Таня наклонилась к его лицу, медленно растекаясь руками вдоль его напряжения. Поцеловала в плечо и чуть касаясь влажными губами уха медленно добавила:
—Знаешь, милый, я сама не знаю.
Его резко подкинуло вверх, так, что хрустнули шейные позвонки. Костя заскулил в кляп, бил ногами в пол, пытался высвободить руки, но его тут же снова повалили на пол. Татьяна отошла.
—Всё хорошо. Всё хорошо. Только ты. Не я. А жаль – может, ты бы и понял. Но я - не ты.
—Таня, давай быстрее, он буйный, дрыгается, мразь…
Она ушла в темноту коридоров, исчезла в лязге железа. Костя смотрел ей вслед, вслушиваясь в глухое бренчание: это были большие металлические крюки, креплённые к специальным панелям на потолке. Такие, подобные подъёмным кранам на стройке. На рыболовных суднах.
В панике Костя судорожно извивался.
—Да не дёргайся, ты… - не выдержал второй мужик и ударил его по голове пепельницей. Один. Второй раз.
Боль звенела, на лбу пекла рана, глаза слезились – Костя чувствовал, тело обмякло.
—Чем медленнее тортуры, тем он мне блажен, — зазвучал томный голос Татьяны.
—Ая…ая, хо хоихои? – беспомощно выдавал в кляп Костя, — Я, ая…
—Мош его заглушить совсем?
—Нет! Пусть всё чувствует. Он должен всё знать. А то он продолжит округлять свои глазки: "Наталья Сергеевна, Таня… что вы делаете…" Пусть всё чувствует.

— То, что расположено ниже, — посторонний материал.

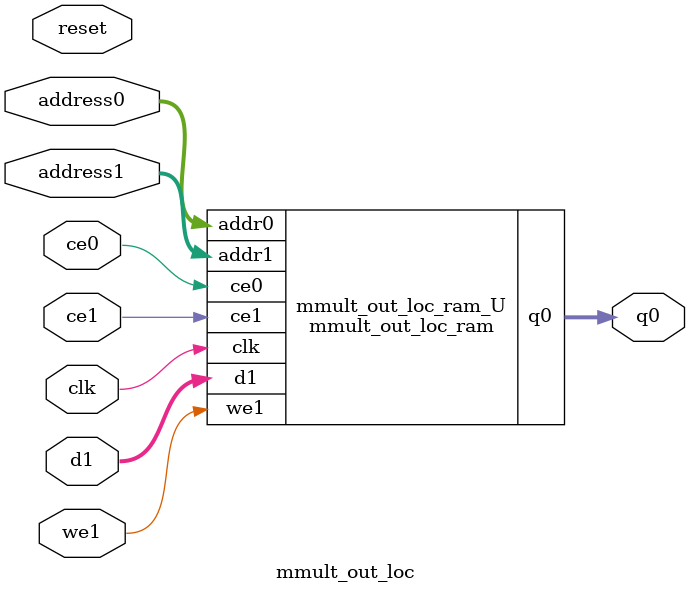
<source format=v>
`timescale 1 ns / 1 ps
module mmult_out_loc_ram (addr0, ce0, q0, addr1, ce1, d1, we1,  clk);

parameter DWIDTH = 32;
parameter AWIDTH = 12;
parameter MEM_SIZE = 4096;

input[AWIDTH-1:0] addr0;
input ce0;
output reg[DWIDTH-1:0] q0;
input[AWIDTH-1:0] addr1;
input ce1;
input[DWIDTH-1:0] d1;
input we1;
input clk;

(* ram_style = "block" *)reg [DWIDTH-1:0] ram[0:MEM_SIZE-1];




always @(posedge clk)  
begin 
    if (ce0) begin
        q0 <= ram[addr0];
    end
end


always @(posedge clk)  
begin 
    if (ce1) begin
        if (we1) 
            ram[addr1] <= d1; 
    end
end


endmodule

`timescale 1 ns / 1 ps
module mmult_out_loc(
    reset,
    clk,
    address0,
    ce0,
    q0,
    address1,
    ce1,
    we1,
    d1);

parameter DataWidth = 32'd32;
parameter AddressRange = 32'd4096;
parameter AddressWidth = 32'd12;
input reset;
input clk;
input[AddressWidth - 1:0] address0;
input ce0;
output[DataWidth - 1:0] q0;
input[AddressWidth - 1:0] address1;
input ce1;
input we1;
input[DataWidth - 1:0] d1;



mmult_out_loc_ram mmult_out_loc_ram_U(
    .clk( clk ),
    .addr0( address0 ),
    .ce0( ce0 ),
    .q0( q0 ),
    .addr1( address1 ),
    .ce1( ce1 ),
    .we1( we1 ),
    .d1( d1 ));

endmodule


</source>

Костя продолжал лежать на холодном полу. Если бы он был в сознание, то думал, что ему вырвали глаза – темень. Тьма и тишина.
Трое ещё недолго сидели у окровавленного тела. Трое не долго всматривались в человеческую анатомию.
Двое пилили руки топором, третий слушал стук сердца. Один бился в экстазе, двое пилили топором ноги. Всех завораживал ужас, втягивал запах тёплой крови, дикий стон из грудной клетки потом молчание. Хлюпает и рвётся, трещит, чавкает и… много-много и.
Костя не всегда понимал, что происходит. Однажды вовсе остановился. Сам в себе, повис в пространстве душного воздуха. Он однажды повис, безногий и безрукий, на большом железном крюке.